Brief: Reproduce only the lines that run from the line with "thumb ip: (51, 114)" to the last line of the material, both ends included, exactly as they appear.

Entries shown:
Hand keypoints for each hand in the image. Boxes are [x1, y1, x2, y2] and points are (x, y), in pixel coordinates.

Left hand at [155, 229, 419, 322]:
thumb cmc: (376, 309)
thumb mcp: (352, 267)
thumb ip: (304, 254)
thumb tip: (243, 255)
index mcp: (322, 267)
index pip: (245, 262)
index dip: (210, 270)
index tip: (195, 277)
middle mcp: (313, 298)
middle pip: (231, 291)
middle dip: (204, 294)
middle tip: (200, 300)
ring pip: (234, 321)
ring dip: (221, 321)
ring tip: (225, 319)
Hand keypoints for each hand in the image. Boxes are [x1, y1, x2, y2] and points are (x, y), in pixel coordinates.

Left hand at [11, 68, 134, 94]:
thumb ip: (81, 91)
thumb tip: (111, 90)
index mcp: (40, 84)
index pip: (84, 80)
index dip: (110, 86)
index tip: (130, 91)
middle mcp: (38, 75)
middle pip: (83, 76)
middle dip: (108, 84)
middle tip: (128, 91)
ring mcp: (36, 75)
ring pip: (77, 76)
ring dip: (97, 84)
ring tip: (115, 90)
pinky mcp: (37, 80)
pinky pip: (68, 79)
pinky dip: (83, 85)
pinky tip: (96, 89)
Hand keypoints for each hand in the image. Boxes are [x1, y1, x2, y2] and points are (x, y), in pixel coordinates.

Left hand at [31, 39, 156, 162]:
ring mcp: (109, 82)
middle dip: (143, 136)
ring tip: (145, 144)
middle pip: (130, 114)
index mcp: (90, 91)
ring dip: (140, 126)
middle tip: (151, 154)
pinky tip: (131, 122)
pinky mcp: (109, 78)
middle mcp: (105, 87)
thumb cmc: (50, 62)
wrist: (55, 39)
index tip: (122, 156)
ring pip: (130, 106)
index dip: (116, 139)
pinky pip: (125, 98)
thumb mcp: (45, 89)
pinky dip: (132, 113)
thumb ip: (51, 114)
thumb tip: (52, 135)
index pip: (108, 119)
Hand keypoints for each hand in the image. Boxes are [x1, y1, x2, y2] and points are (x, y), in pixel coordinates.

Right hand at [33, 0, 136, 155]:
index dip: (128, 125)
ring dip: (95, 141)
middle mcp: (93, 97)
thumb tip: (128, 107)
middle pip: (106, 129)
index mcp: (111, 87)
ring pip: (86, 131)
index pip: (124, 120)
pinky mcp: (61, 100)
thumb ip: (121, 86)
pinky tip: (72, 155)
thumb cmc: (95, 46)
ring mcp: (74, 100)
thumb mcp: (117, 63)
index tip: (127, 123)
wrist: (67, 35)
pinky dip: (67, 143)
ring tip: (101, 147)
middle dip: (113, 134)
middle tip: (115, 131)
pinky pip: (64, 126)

Solved problem:
thumb ip: (51, 114)
thumb tip: (52, 135)
index pip: (108, 119)
Hand keypoints for each hand in the image. Boxes are [x1, y1, x2, y2] and points are (x, y), in pixel coordinates.

Right hand at [33, 0, 136, 155]:
index dip: (128, 125)
ring dip: (95, 141)
middle mcp: (93, 97)
thumb tip: (128, 107)
middle pip: (106, 129)
index mcp: (111, 87)
ring pip: (86, 131)
index pip: (124, 120)
pinky mcp: (61, 100)
thumb ip: (121, 86)
pinky tip: (72, 155)
thumb cmc: (95, 46)
ring mcp: (74, 100)
thumb mcp: (117, 63)
index tip: (127, 123)
wrist: (67, 35)
pinky dip: (67, 143)
ring tip: (101, 147)
middle dip: (113, 134)
middle tip: (115, 131)
pinky pip: (64, 126)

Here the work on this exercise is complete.